Presenter: Russell Schreyer | Wednesday, January 25th, 2017 from 7:00pm - 8:00pm St. Boniface Library: 131 Provencher Blvd, 2nd Floor (Salle Marie Lynne Bernard), Winnipeg, MB R2H 0G2

A team at Google performed a large scale analysis of real-world deployments of the Content Security Policy and found that roughly 95% of all distinct policies could be bypassed. This paper discusses how they did it, and how to improve the situation.

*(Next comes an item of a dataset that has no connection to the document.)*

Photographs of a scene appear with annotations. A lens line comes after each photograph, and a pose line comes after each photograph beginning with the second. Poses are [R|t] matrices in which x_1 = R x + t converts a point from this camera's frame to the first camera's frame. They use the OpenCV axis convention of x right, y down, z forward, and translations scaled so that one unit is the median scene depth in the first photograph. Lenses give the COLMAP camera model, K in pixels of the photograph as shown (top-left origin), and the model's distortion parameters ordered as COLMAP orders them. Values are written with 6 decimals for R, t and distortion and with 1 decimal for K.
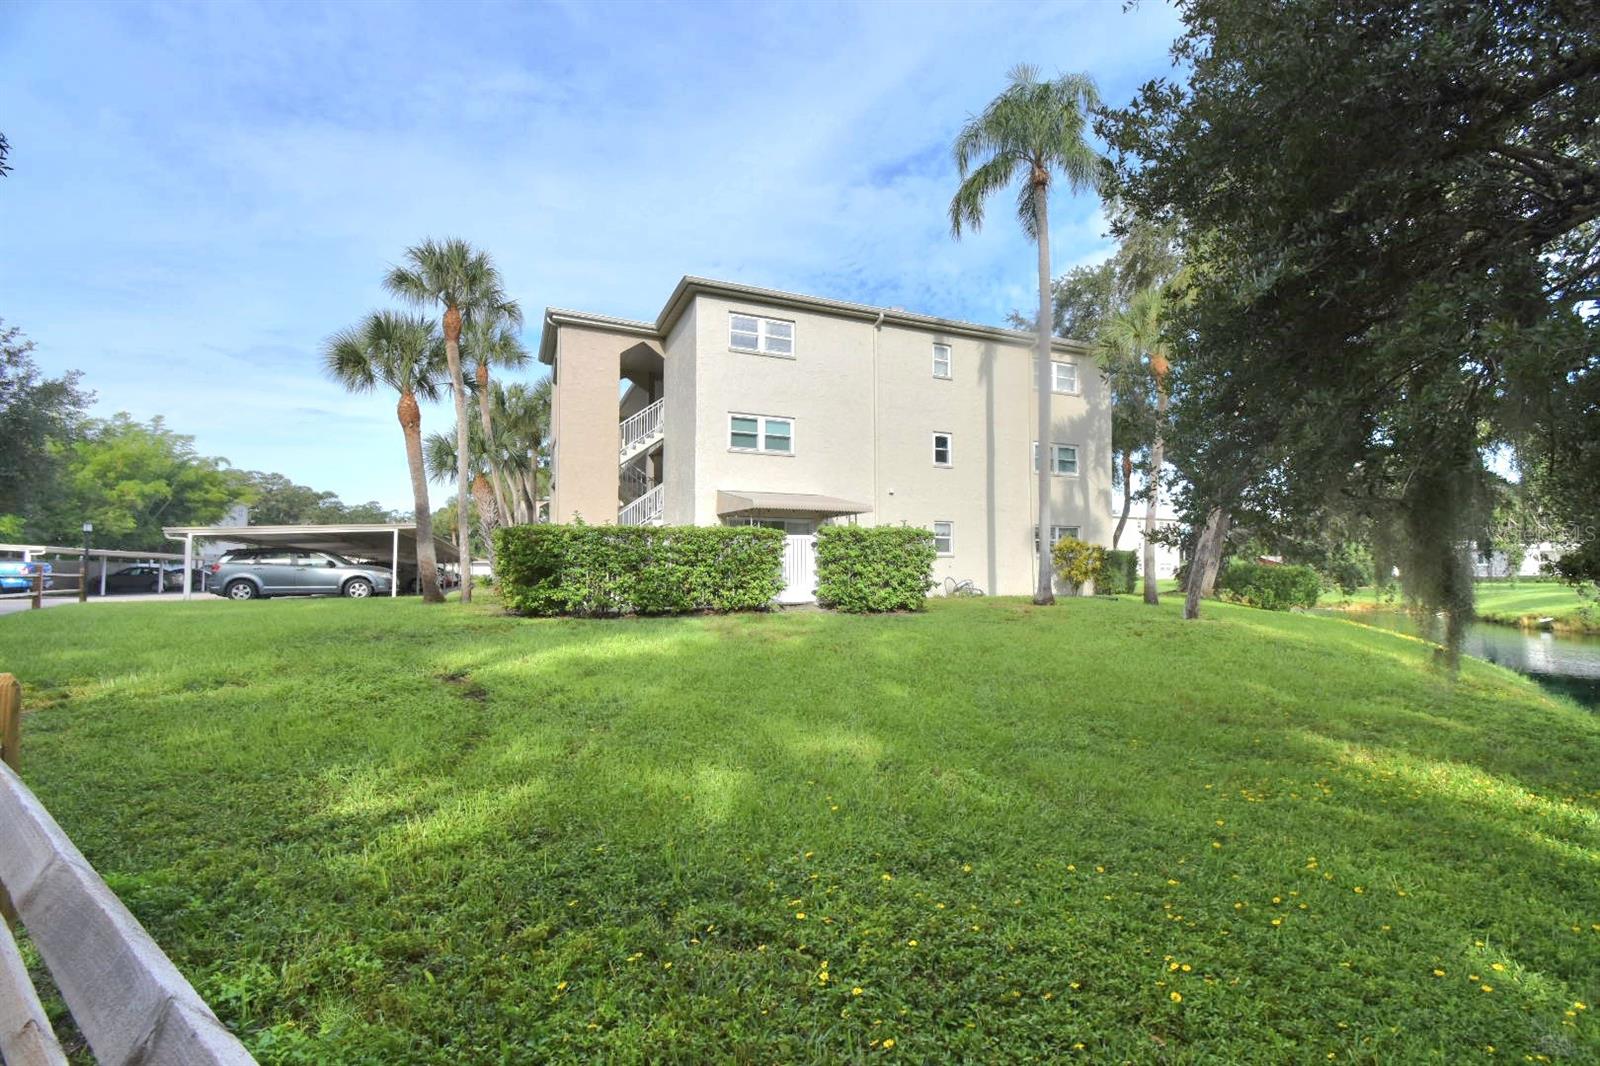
lens RADIAL K [[705.9, 0, 805.4], [0, 705.9, 536.0], [0, 0, 1]] dist [0.016637, -0.025669]
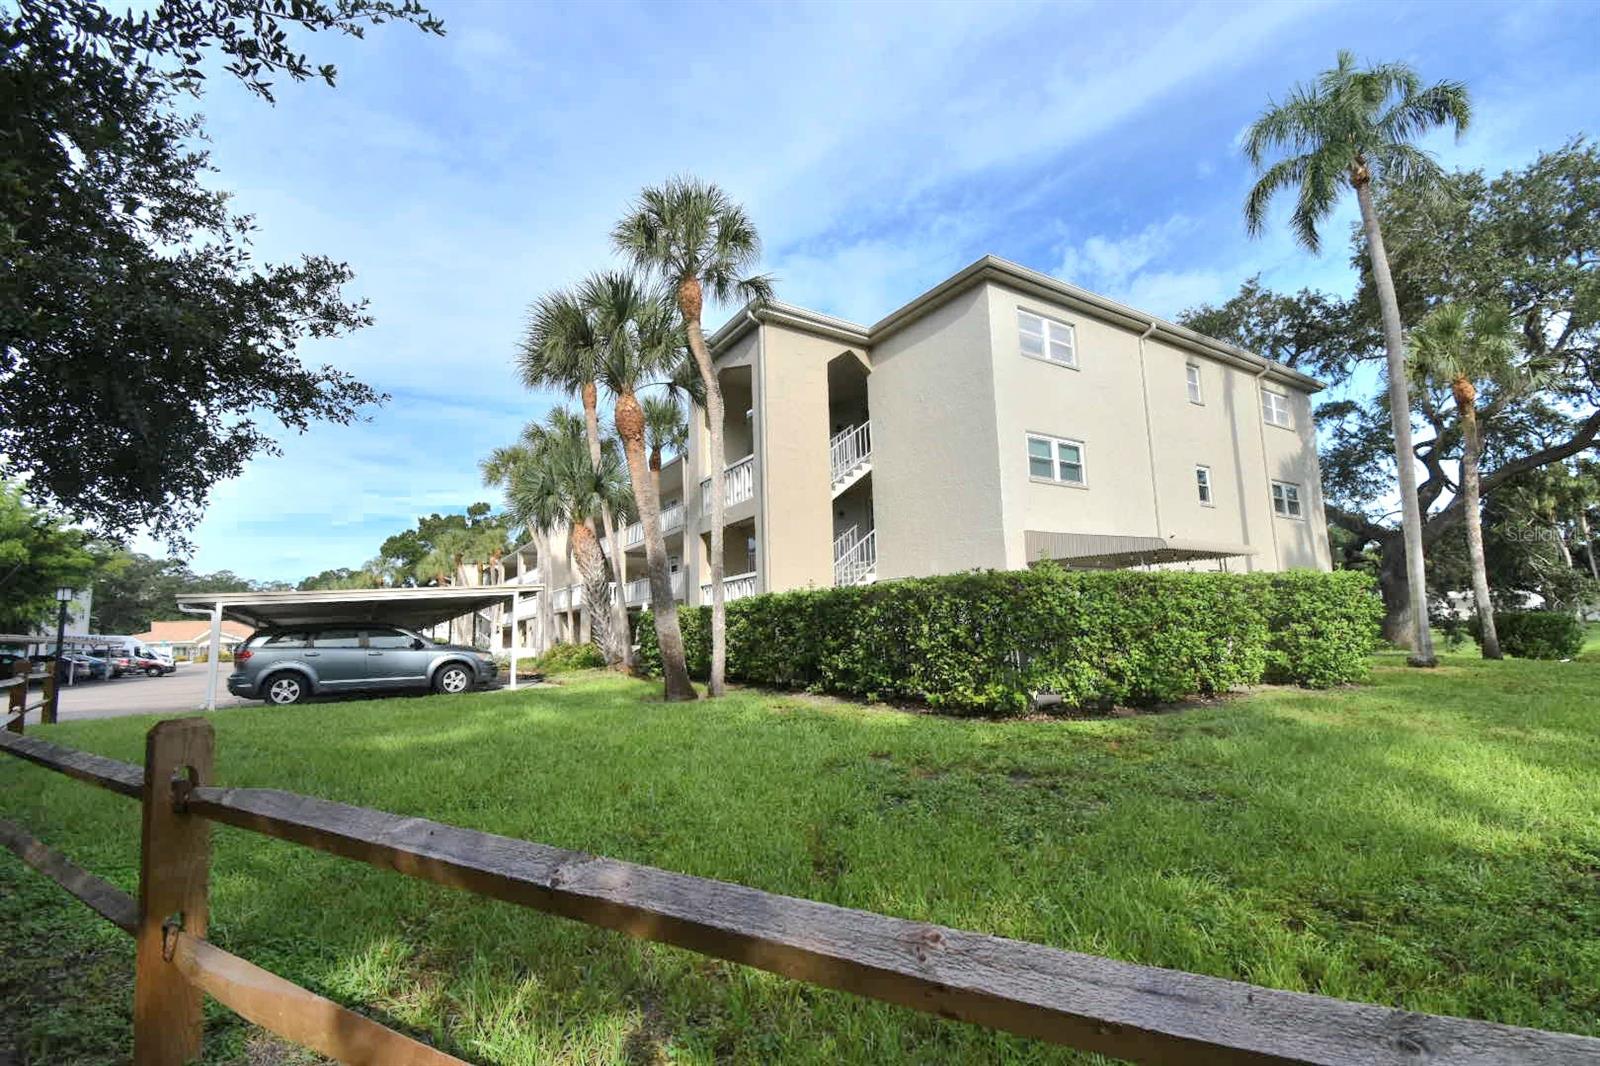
lens RADIAL K [[705.9, 0, 805.4], [0, 705.9, 536.0], [0, 0, 1]] dist [0.016637, -0.025669]
pose [[0.985086, -0.005385, 0.171980, -0.430993], [0.021082, 0.995757, -0.089572, 0.004197], [-0.170768, 0.091861, 0.981020, 0.255002]]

Russell Schreyer is an IT Security enthusiast and professional. Russ has achieved a Network Security Diploma, Information Assurance & Security Certificate, Management Certificate, and a Diploma in Business Administration. He has worked for such companies as Octopi Managed Services Inc., Above Security (Seccuris), and recently Tangent Animation (from Frantic Films). Russ has been privileged with having done and assisted in many interesting projects such as setting up cell phone detection units, geo-IP filters, CryptoWall recovery, and client assessments. He enjoys being current on IT trends; being a member of SkullSpace (IT community) and DC204 (InfoSec community).

The video for this event has not yet been released.